Routine should use BaseService
It's surprisingly difficult to get the starting/stopping right, is what was learned from BaseService.
Here are some of the problems that I see:
- Starting an already started service silently returns. This masks what is programmer error. An error should be returned instead, or it should panic. BaseService returns an error.

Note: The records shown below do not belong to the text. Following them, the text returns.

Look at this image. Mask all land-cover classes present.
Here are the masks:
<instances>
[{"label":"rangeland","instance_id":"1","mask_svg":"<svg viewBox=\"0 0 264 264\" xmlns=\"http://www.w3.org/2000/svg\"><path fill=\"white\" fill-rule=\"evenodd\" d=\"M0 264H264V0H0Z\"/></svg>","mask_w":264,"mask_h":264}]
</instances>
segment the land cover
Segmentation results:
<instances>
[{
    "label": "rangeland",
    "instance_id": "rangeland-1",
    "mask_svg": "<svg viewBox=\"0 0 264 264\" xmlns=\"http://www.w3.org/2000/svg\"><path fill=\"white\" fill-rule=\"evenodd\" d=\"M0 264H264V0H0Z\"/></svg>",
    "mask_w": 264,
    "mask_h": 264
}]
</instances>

- Same with stopping. While it may seem convenient to be able to tear down a Routine/Service from any goroutine and not worry about it, this also ends up masking issues, because there are probably other functions to call in addition to Stop(), and it's easy to forget to do it everywhere. This is why starting and stopping Routines/Services should only be done in one place, just as go enforces that closing a closed channel panics.
func() routine1() {
...
myroutine.Stop()
log(...)
close(something)
}
func() routine2() {
...
if err {
myroutine.Stop()
// oops forgot to close something.
}
}
BaseService is meant to be extended, so maybe it could be called RoutineService, but I think a better name would be PriorityQueueService.
Comment on comments
// Routines are a structure which model a finite state machine as serialized
// stream of events processed by a handle function. This Routine structure
// handles the concurrency and messaging guarantees. Events are sent via
// `send` are handled by the `handle` function to produce an iterator
// `next()`. Calling `close()` on a routine will conclude processing of all
// sent events and produce `final()` event representing the terminal state.
- Routine will eventually be abused by the user to provide a non-pure handler, so I don't think we should say that this models an FSM. Otherwise how do we enforce it? Do we really need to? We could say that it is intended to.
- minor nit pick, Routine as a name conflicts with go-routines. Also, a structure is not a (go)routine.
- what concurrency/messaging guarantee does it handle?
to produce an iterator next(): it produces output events from handler. just wording issues. --> "input events are sent to the Routine viasend()and output events are produced asynchronously by calling thehandle()function in order. the output events are consumed from the Routine.next() chan."- there is no close() function.
- "terminal state" implies it's a return value from the FSM (represented by handle), but that's not what it is.
Issues with final()
final() returns a chan which returns the error, but generally what we want is a channel which closes to signal many listeners to carry on after the Routine is stopped/terminated. This is called .Quit() as a convention in Tendermint, and is implemented in BaseService.
Also, the final error is best provided by a function Routine.Error() which doesn't return a channel, but always returns the latest error. Many things may want that value, but returning a channel makes it so that only the first caller receives it.
myroutine := newRoutine()
func () {
...
<- myroutine.Quit() // wait until myroutine is closed/terminated
// more cleanup
log(myroutine.Error()) // <-- instead of `<-Routine.final()`, call .Error().
}()
func () {
...
select {
case foo:
case bar:
case baz:
case myroutine.Quit():
// other kinds of cleanup
log(myroutine.Error()) // <-- can also read the error here.
}
}()
Naming convention for channels
Except for common convention names like ".Quit()" which always returns a channel, I find it helpful to name functions that return channels, with the "Ch" suffix. This is/was used in a lot of places in Tendermint. E.g. .final() should return a final value, whereas .finalCh() should return a channel that produces a final value.